2. Workflows don’t have definite time periods and some may not end.
3. Workflows almost always require accumulating facts that must be updated after they are stored when more data arrives.
These assertions force us to think about fact tables differently than we are accustomed to. Business process workflows modeled as fact tables will often be factless, but with a large number of dimensions. Business processes often don’t have an obvious value that should be measured, so the important value to measure is the ‘fact’ that the business process has occurred or is occurring, and the length of time the workflow has taken to complete. These types of fact tables become the norm, instead of the exception that they are in the transactional data warehouse.
This type of table is known as an accumulating fact table, as termed by the widely used Kimball methodology for developing data warehouses. An accumulating fact table is updated as new data emerges when all of the data is not present at the time the fact row is created. For example, I worked on a data warehouse where children were placed in foster homes by social services. The placement of a child prompts the creation of a fact row in the data warehouse, but several columns of the fact could not be populated, since they had not yet occurred. Data such as the end date of the placement and the placement end reason are not known until the placement comes to an end at some indeterminate date in the future. However, creating the fact at the time the placement begins has value since it can be used to measure the number of children in placement in various ways using a number of dimensions. The process from beginning to end often takes months and can take years.

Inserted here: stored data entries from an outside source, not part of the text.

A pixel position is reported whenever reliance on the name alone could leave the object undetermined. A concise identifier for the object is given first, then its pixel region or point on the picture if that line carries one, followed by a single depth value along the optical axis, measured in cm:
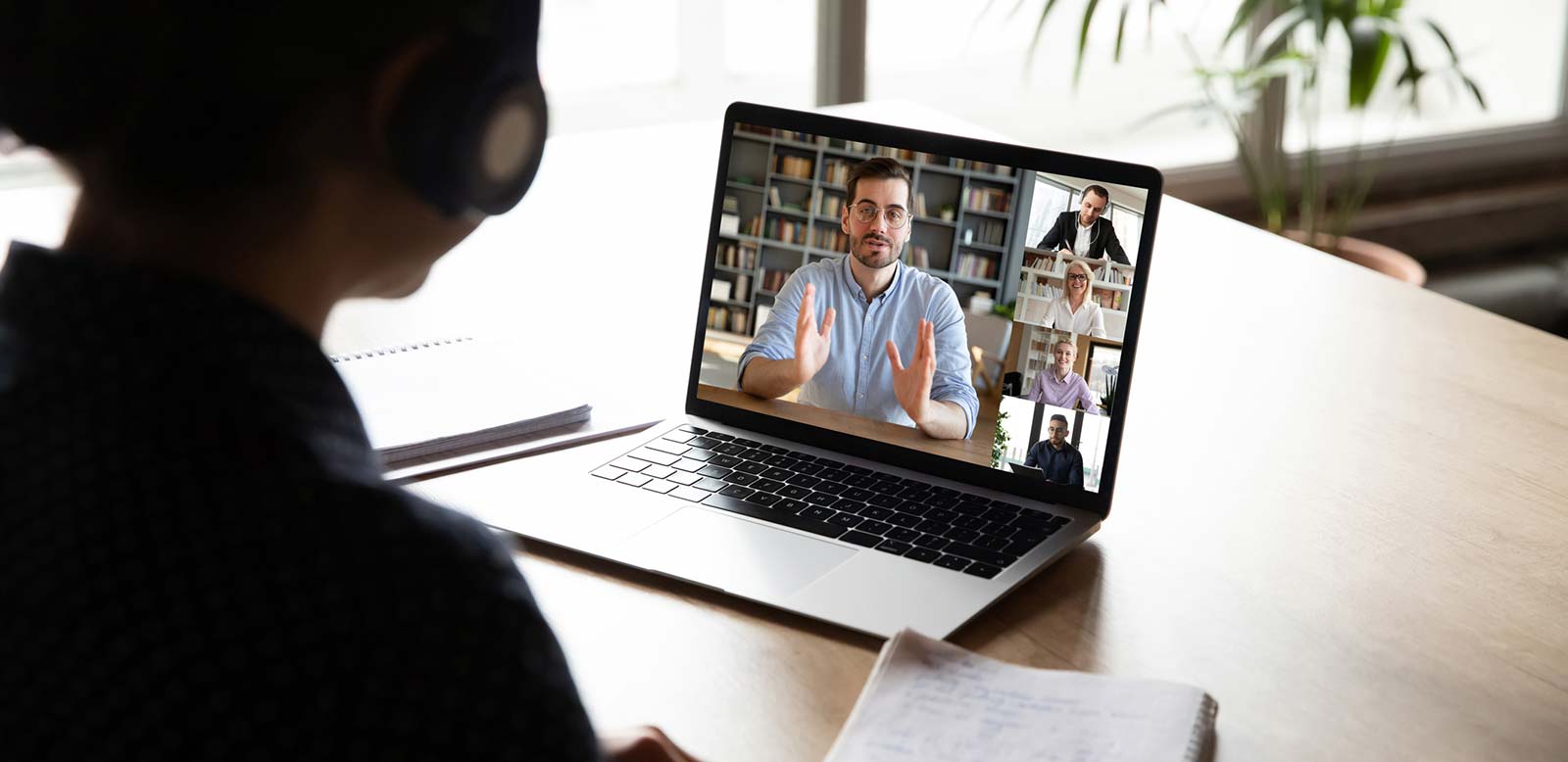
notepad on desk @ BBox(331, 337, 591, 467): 110
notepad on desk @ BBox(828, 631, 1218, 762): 73
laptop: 95
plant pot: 291
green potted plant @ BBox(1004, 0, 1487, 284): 283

Don’t worry about having to update this kind of table several times after it’s been stored. This will be a common event in a business process workflow data warehouse. In the example of the child’s placement, several checkpoints along the way generate more data. The dates of the checkpoints and any relevant data about the checkpoints is captured and the fact row is updated with the new data. Before the late arriving data arrives, any dimension pointers for that data will point to a dimensional value called ‘Unknown Value’ or ‘Data not Available’. This provided our users with a good way to know that the placement hasn’t ended yet.